Keep the ideas coming!!TPS will almost always set a code. Check the "priority" of the "low coolant" sensor code with the Pro Link. See if it is set to "shut down" when detected. Be real careful as that series is prone to ECM failure. You might go to start it and it will just crank over with out starting.

vonkopp
09-22-2013, 10:57 PM
[QUOTE=stevet903;65140]This one has me stumped and has put me to the side of the road a couple of times. I have an 1989 XL with an 8v92, DDEC II. Once in a while, the SEL, CEL, and Cruise control lights come on while driving down the road. The bus loses power, but the lights go out if you lift out of the throttle, and the power resumes like nothing happened. No smoke when this happens. This used to happen occasionally, and only when the cruise was on. Now it happens with cruise or normal driving. Mostly on the highway, and seems to be happening more often. It also seems to happen after 4-5 hours of driving in hot weather (mid 90's). The other day, it kept happening when I lifted out of the throttle and it would only run at about 15 mph. Pulled over, wiggled the wires after a restart (no change), and it ran fine for another hour until the next stop.

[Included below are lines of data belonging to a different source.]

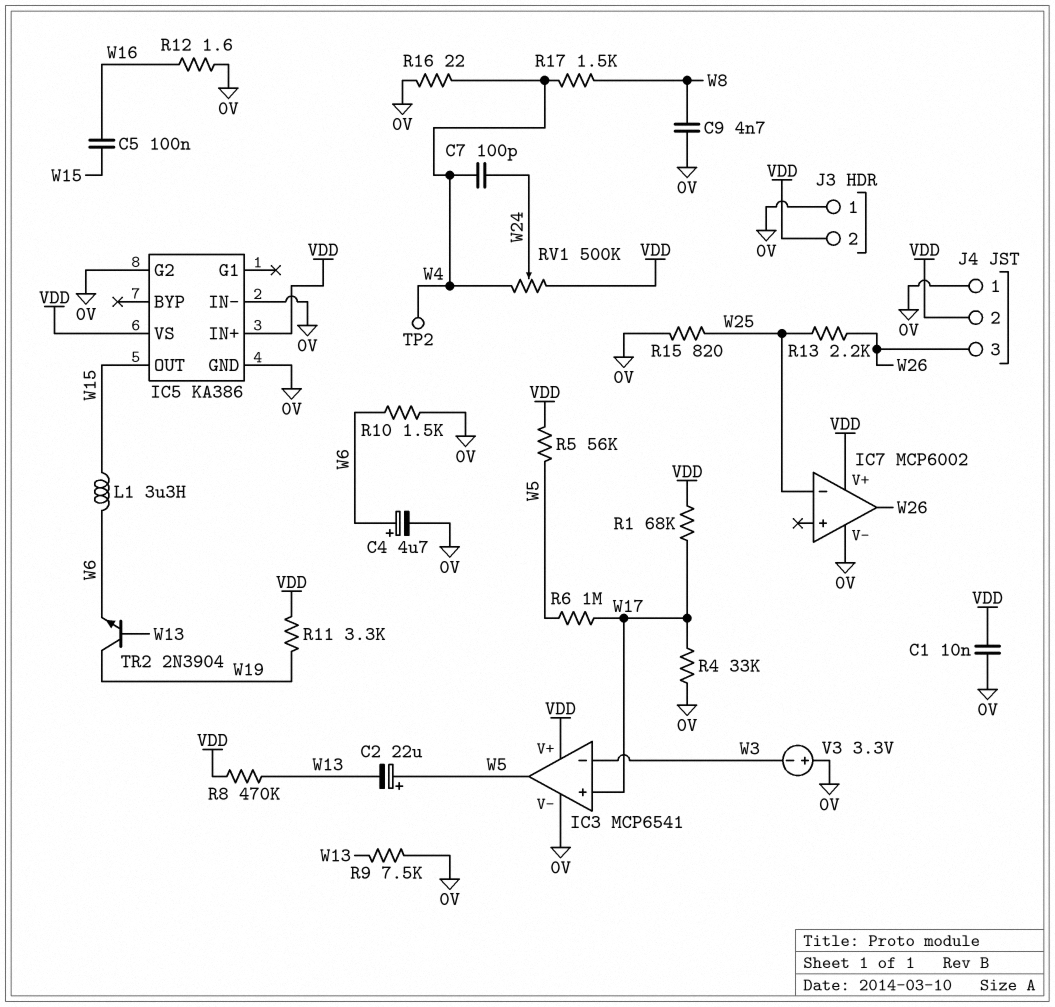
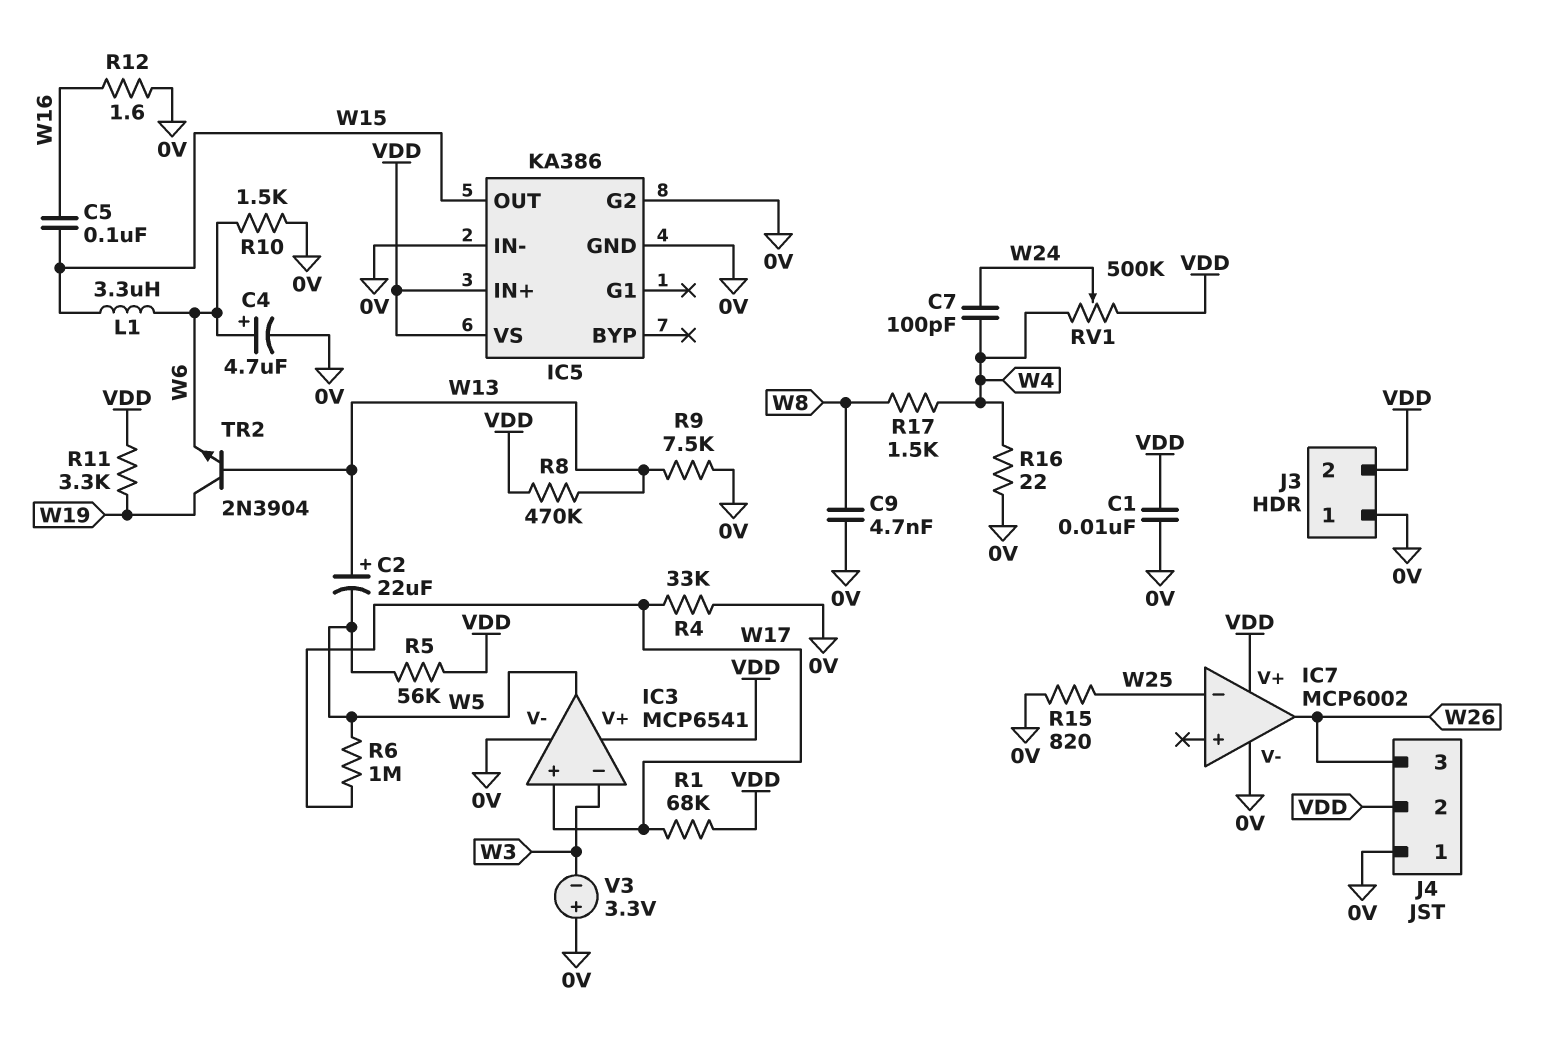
C2: 22uF (plus W5, minus W13) -> 22uF (plus W13, minus W5)
R13: 2.2k (W25, W26) -> none
TP2: test point (W4) -> none

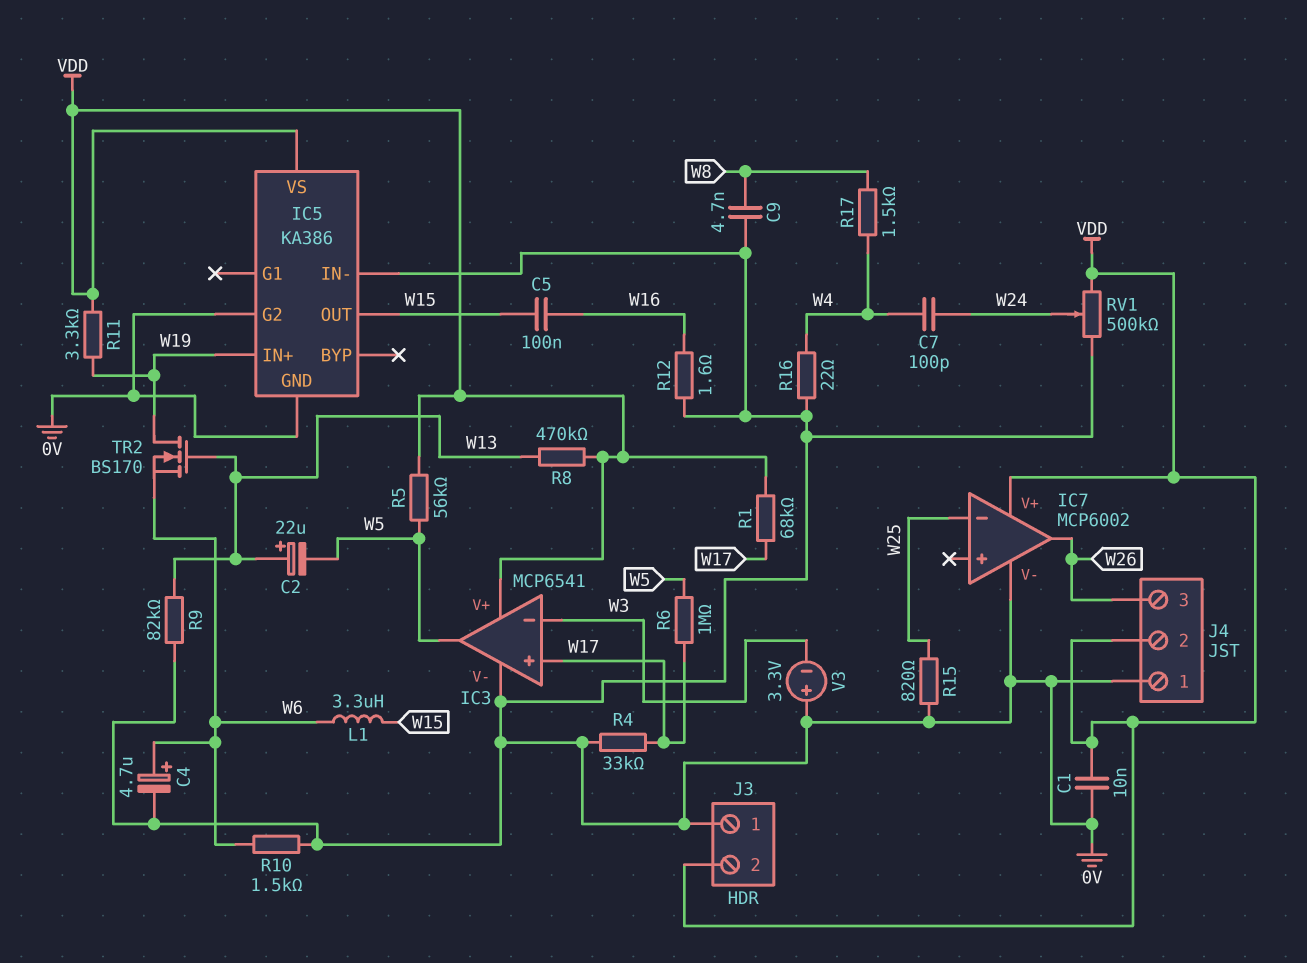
IC5 pin IN+: VDD -> W19
R9: 7.5k (0V, W13) -> 82k (0V, W13)
RV1: 500k (VDD, W4, wiper W24) -> 500k (0V, VDD, wiper W24)
TR2: NPN 2N3904 (B W13, C W19, E W6) -> NMOS BS170 (G W13, D W19, S W6)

It does not throw a code. I have done the wiggle test and got nothing, voltages at the ECM are good. No bent pins, and I used some contact cleaner on the ECM plugs/terminals with no change. I've tightened all connections on the front and back junction panels, replaced all the relays in the ignition and engine run circuits, and replaced the rear start switch. Figured I couldn't go wrong with those, seeing as it is 21 years old. Engine runs great otherwise. Any one ever have this happen to them and know of the fix?


Steve


Did you fix or figure the problem out? We have an 89 XL Marathon 8v92 DDEC ll 90,000 miles. We're in Twin Falls and are having similar issue;


Start engine and let run about one minute then hit high idle switch
Engine will run for seconds to minutes then the three lights (SEL, CEL, & Cruise) will come on
Engine will drop to low idle
This has happened a couple times while driving after an hour or two and unfortunately I didn't think of working the throttle pedal as I was checking gauges and mirrors while trying to get to the shoulder
Most of the time engine will continue to run at low idle and the three lights will go out
A few times the engine shuts off
I can start it back up with no trouble and it will go to high idle again when switch is pushed
Engine will run for seconds to minutes then the lights come on and down to low idle again, lights go out and engine continues to run at low idle
It has "cured itself" or at least not happened for weeks until now and I am concerned about its intermittence and don't like worrying about it while traveling
Ive done everything in your second paragraph except replace the rear remote start switch and check voltage at ECM
I have a 16 and 43 code (I got codes by jumping A and M with paper clip as per Prevost)
I replaced the coolant sensor and coolant module
Batteries are good (5 months old) 12v+ eng off with batts disconnected from each other, 13v + eng running
Checked 12v switch with engine running and voltage is 13v+

Someone told me to check ECM in-line fuses, but I don't see any???

Ive been working on this for a week plus and not any closer to a fix and we need to head to Bozeman next Monday, I'm taking it to a DD repair shop (Jerome Freightliner, unless someone has a better? shop) as soon as they can get me in unless you had an Aha moment that resulted in a fix.

Thanks

garyde
09-23-2013, 12:10 AM
I would call Prevost ; 800 463 7738. It may be as simple as a reset. I recall a sequence of turning the ignition key on and off 2 or 3 times and then starting but I could be thinking of something else.

vonkopp
09-23-2013, 11:59 AM
I called Prevost and talked with two people, they "have never heard of such a problem".
Surprising to me since I've found at least 10 people with the same issue.

vonkopp
09-24-2013, 10:37 PM
Update...

Our problem is solved or so it appears.

I have learned always check the ECM power connection / connector for corrosion before checking anything else.
If I would have done that I would have saved myself time, money, and endless of searching the internet
for a cure.

Happy motoring

Richard J Warren
09-30-2013, 09:03 AM
Replace the throttle sensor, or it will or may happen again.